Tomorrow: only an app away?

There’s no doubt that FinTech is providing many intriguing business opportunities for British firms, including the opening of lucrative foreign markets. New tech is helping to break down regulatory and bureaucratic barriers. Payment software and apps from companies such as Stripe and PayPal serve to make financial transactions global and generic, as opposed to direct transactions between banks that are located in or associated with different countries. The payment software giants operate in an environment where the primary element in the international exchange of funds is the conversion of currencies, which is handled entirely by the payment company independent of the banks and their often-conflicting exchange rates. This affirms the “borderless world” that stabilises and simplifies funds transfers for both business and customer alike.

That’s fine for businesses but what does it mean for consumers, apart from making it still easier for them to shop globally from the comfort of their own homes? More to the point of this post, what does it mean for potential borrowers who are already limited in their choices of lenders because of a spotty credit record? These subprime borrowers are seeing those limitations expand even further as more and more accessible lending sources move up the food chain and away from the higher-risk borrowers.

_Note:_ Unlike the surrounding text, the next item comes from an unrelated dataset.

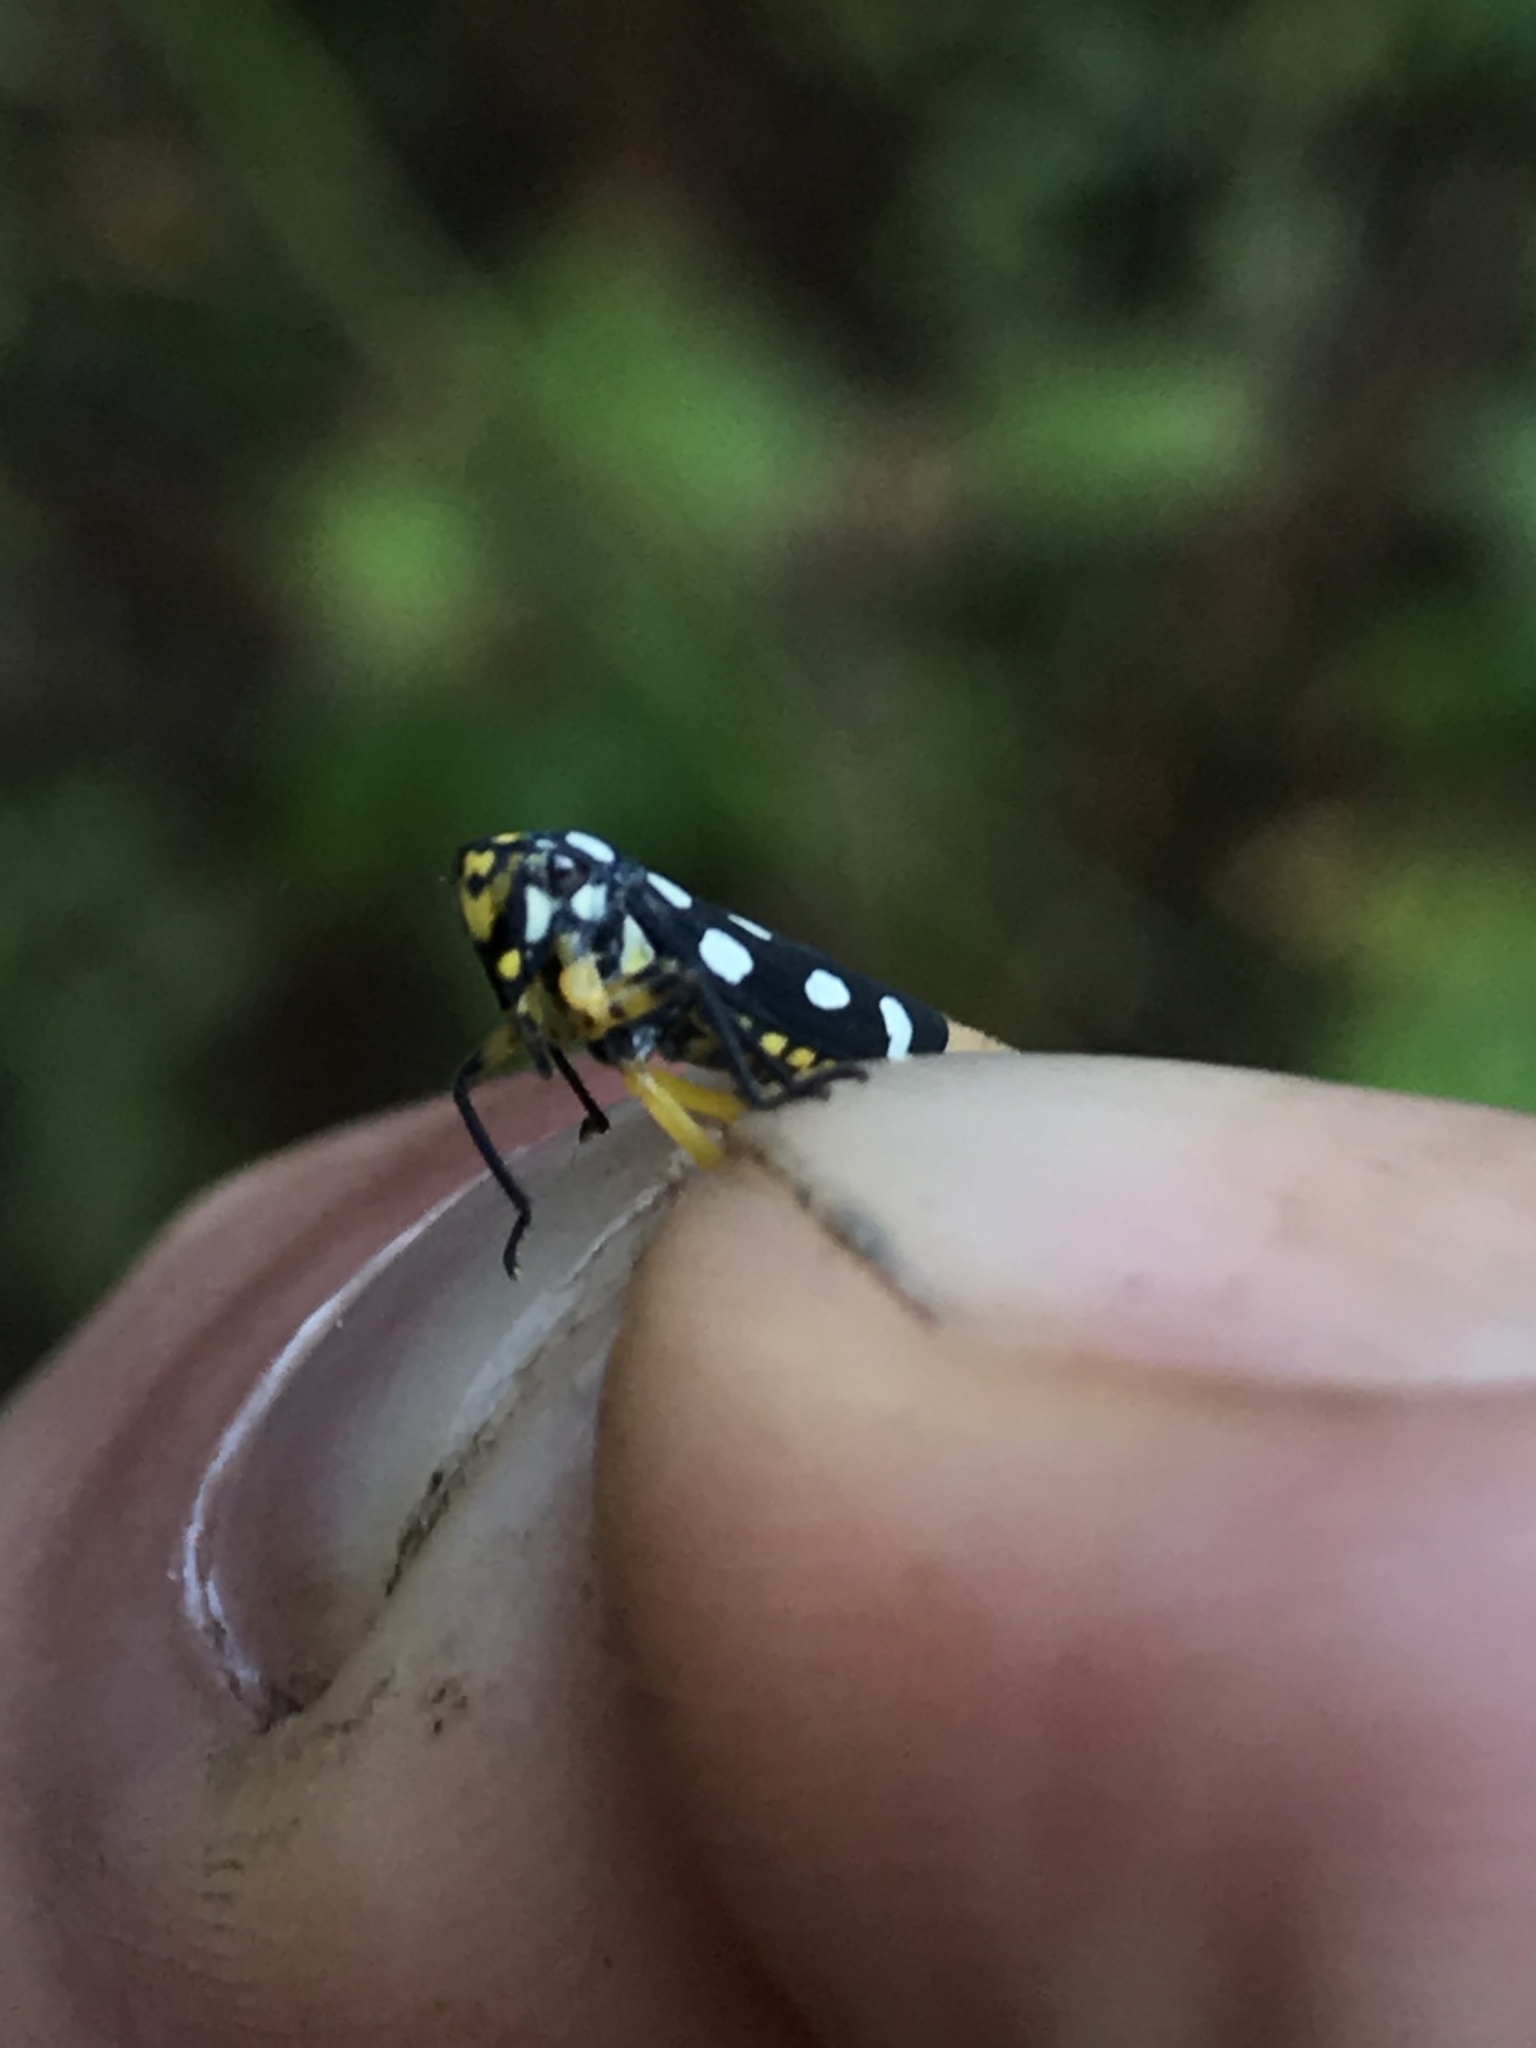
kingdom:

SuperMoney cofounder Harry Langenberg, writing on the PaymentsSource website, addresses the challenges for lenders, as well as ways in which FinTech can meet those challenges. He explains that it isn’t that lenders don’t want to cater to “under-served” or subprime customers; it’s just that the first generation of “alternative” lenders quickly realised that serving people with poor credit or no credit was expensive. But, Langerberg notes, “a new generation of technology based offerings seem committed to building scalable, sustainable businesses in service to deep subprime customers. These innovations demonstrate the potential to innovate payday [loans] out of existence, and provide hope that fintech will indeed meet its potential to create access and empowerment for all.”

Tomorrow seems promising on many fronts, but today there are still several options even for a borrower with serious credit problems. One point will never change, however: the onus is still on the borrower to handle every loan in a responsible manner, as the slickest FinTech in the world is useless without that basic commitment.